10. Are you drinking wine every day? Now, I know this one is probably easier to follow for some in the church than others, since some denominations already condone social drinking. But if (like me) you’re part of one of those denominations that unfortunately rejects this biblical value and condemns drinking, take a stand for the biblical principle found in 1 Timothy 5:23, build a wine cellar in your basement, and bottoms up for your health.
11. Do you give anything to anyone who asks? This biblical principle found in both Matthew 5:42 and Luke 6:30 is great because it’ll go a long way in helping you live out that poverty principle. It might even help a few need folks along the way. Who knows? Oh, and just think how this will help lower crime rates if we eradicate the word “no” from our vocabulary!! “Give me your wallet!” Sure. “And you’re car!” Here are the keys. “Well, while we’re at it, I want your house too!” As you wish.
12. When’s the last time you participated in ethnic cleansing? This biblical principle is getting a lot harder to follow these days, what with that Geneva Convention nonsense. But we all know that laws against genocide are really just Christian persecution in disguise.
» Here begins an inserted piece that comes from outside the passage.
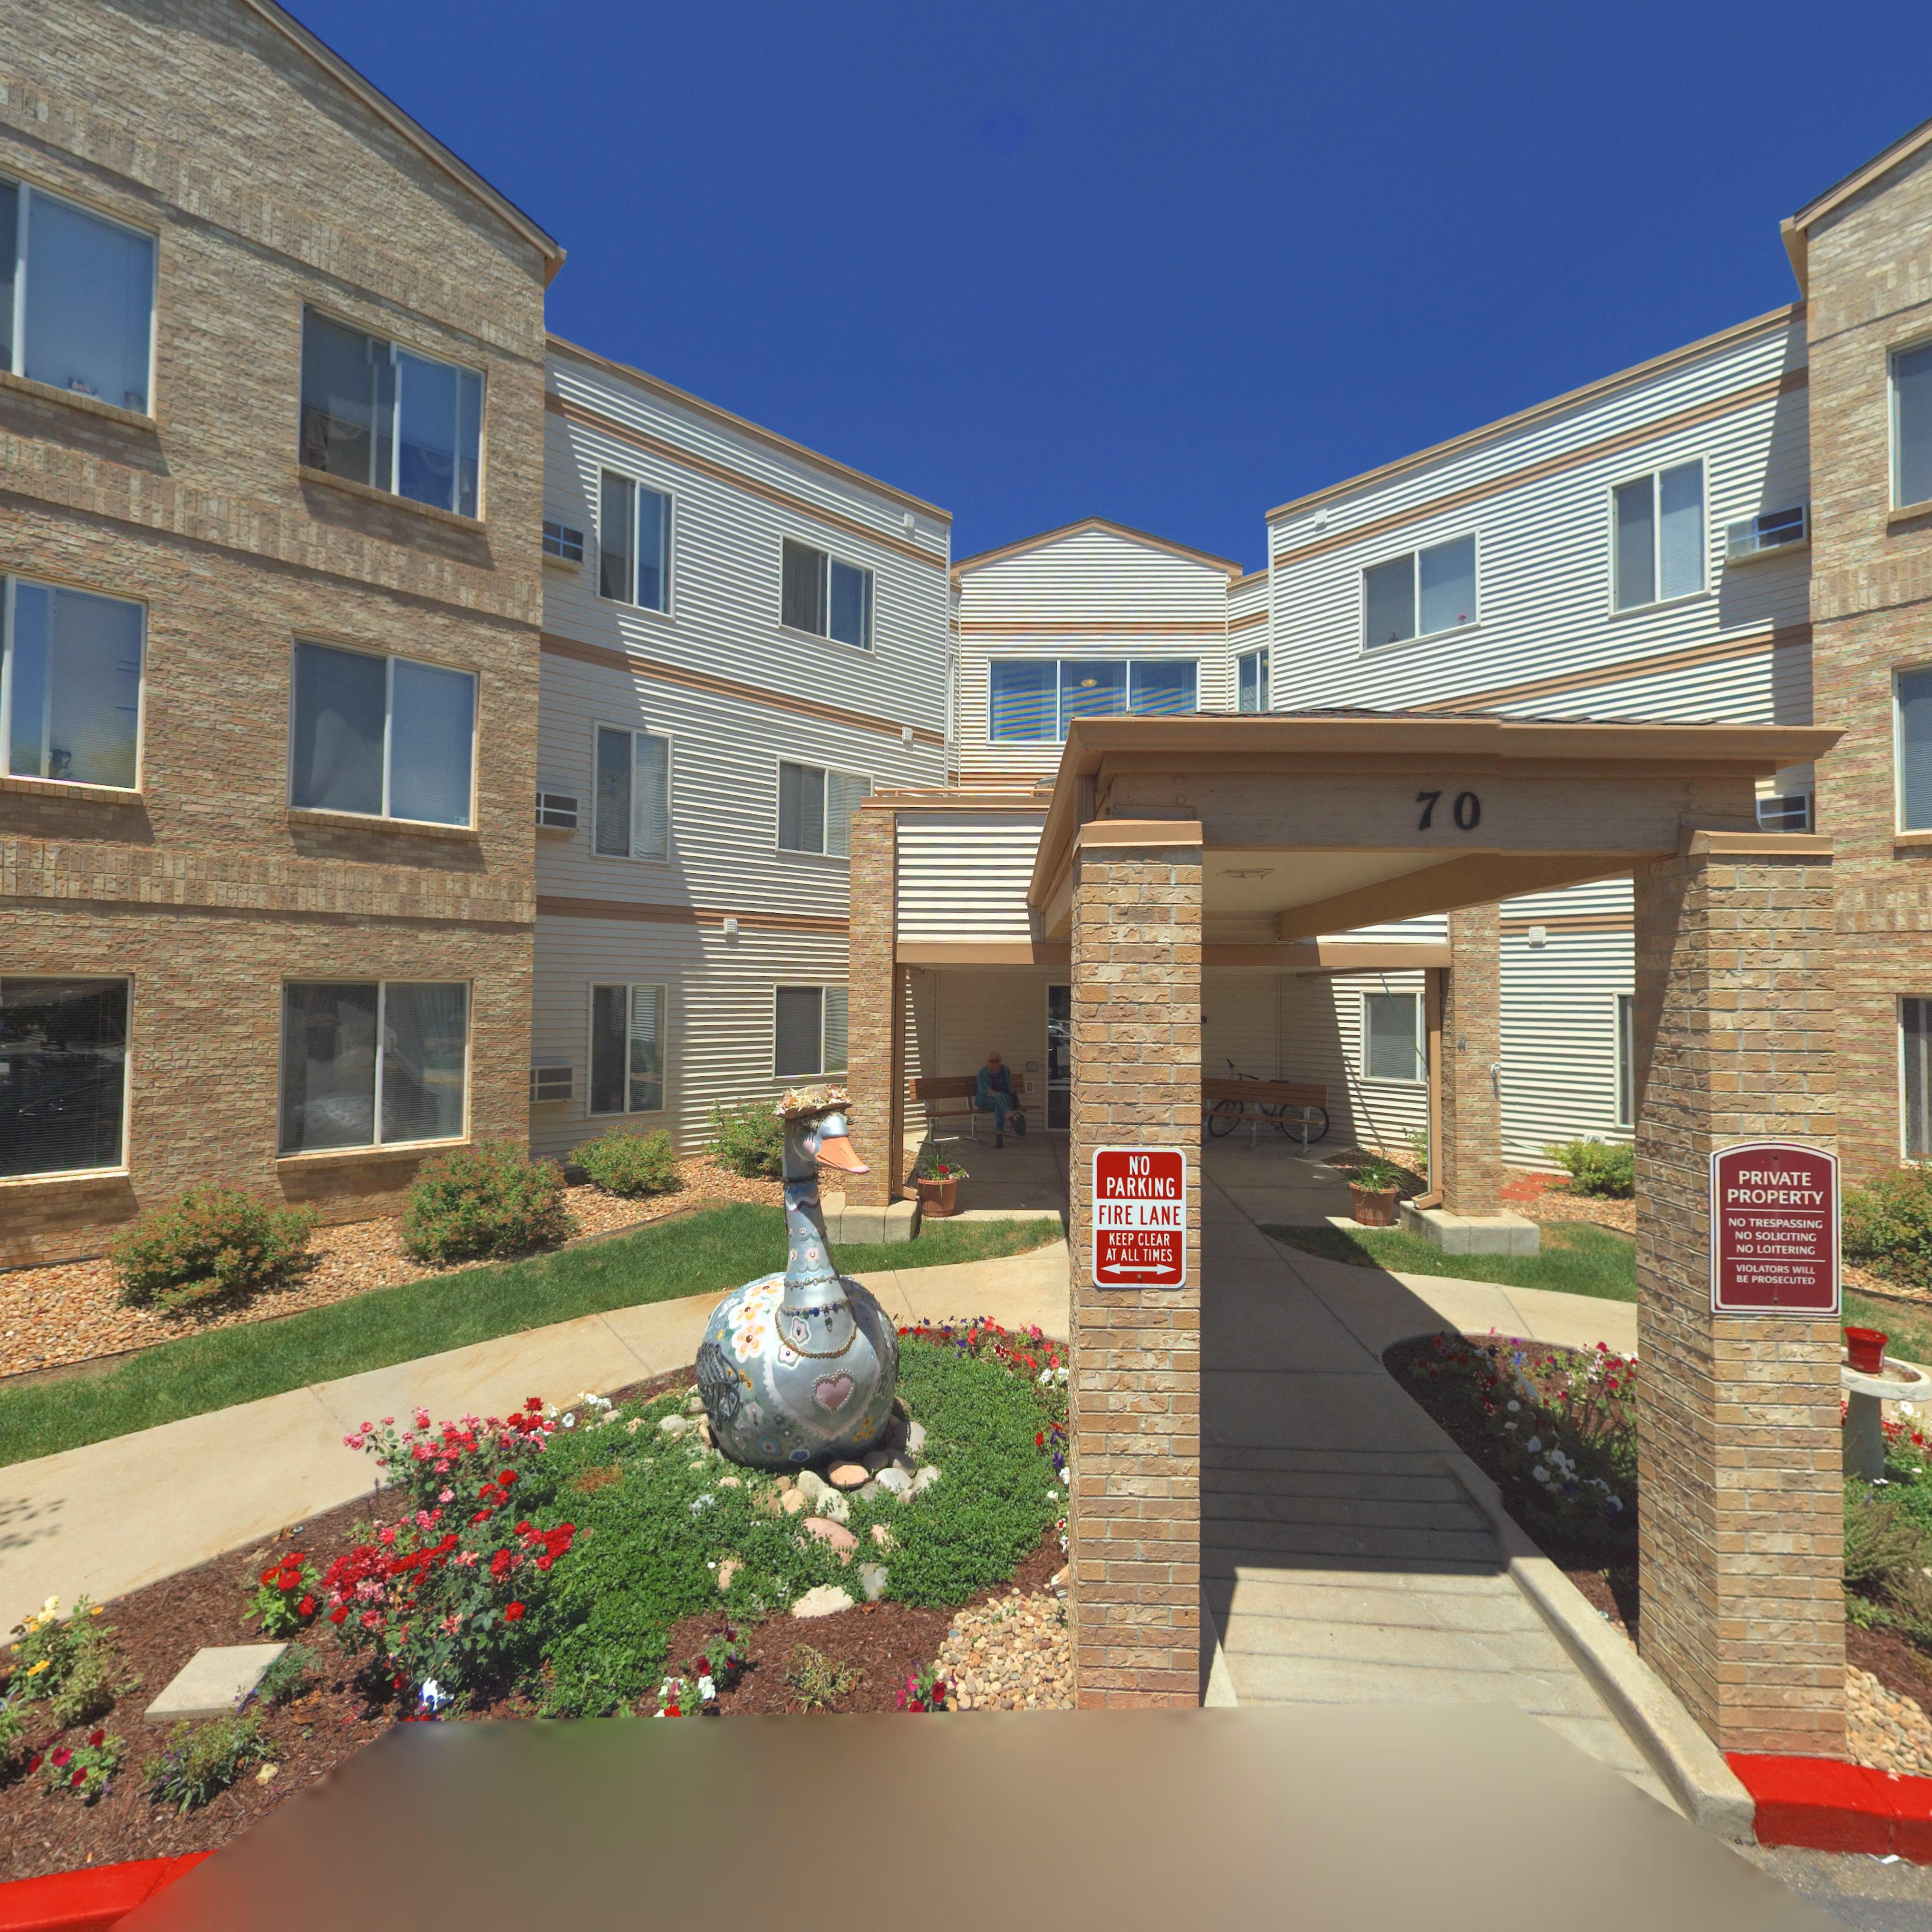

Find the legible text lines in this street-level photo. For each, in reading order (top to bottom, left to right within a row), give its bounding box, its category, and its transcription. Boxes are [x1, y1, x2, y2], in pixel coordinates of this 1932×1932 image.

[1414, 788, 1482, 832] StreetNumber: 70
After all, why would the Bible mention ethnic cleansing so many times if we weren’t supposed to wipe out the modern day Amalekites and totally destroy all that belongs to them, not sparing them, but putting to death men and women, children and infants (1 Samuel 15:3)?
Now, you may be thinking to yourself that a couple of these don’t sound that bad, but some of them sound really icky and more than a bit illegal.
Which is I’m guessing you might be wondering, “Do I really have to follow all of these biblical principles?”
Well, if living by biblical principles means following all of the Bible and not just the parts you’re comfortable with, then yeah you do.
But don’t context and matter? Well, no, not if they don’t matter for keeping women silent in the church, condemning homosexuality, waging war, and keeping aliens from a foreign land out of our country.
You see, the problem is that if context and interpretation do matter when it comes to following biblical principles, then the firm foundation for our claim to follow the Bible even when it makes us uncomfortable begins to crumble.
Because if we concede the importance of context and interpretation when following biblical principles, then we’ll ultimately have to concede the unthinkable.
That it can’t be as simple as “the Bible says so and that settles it” when we’re not actually doing most of what the Bible says to do to begin with.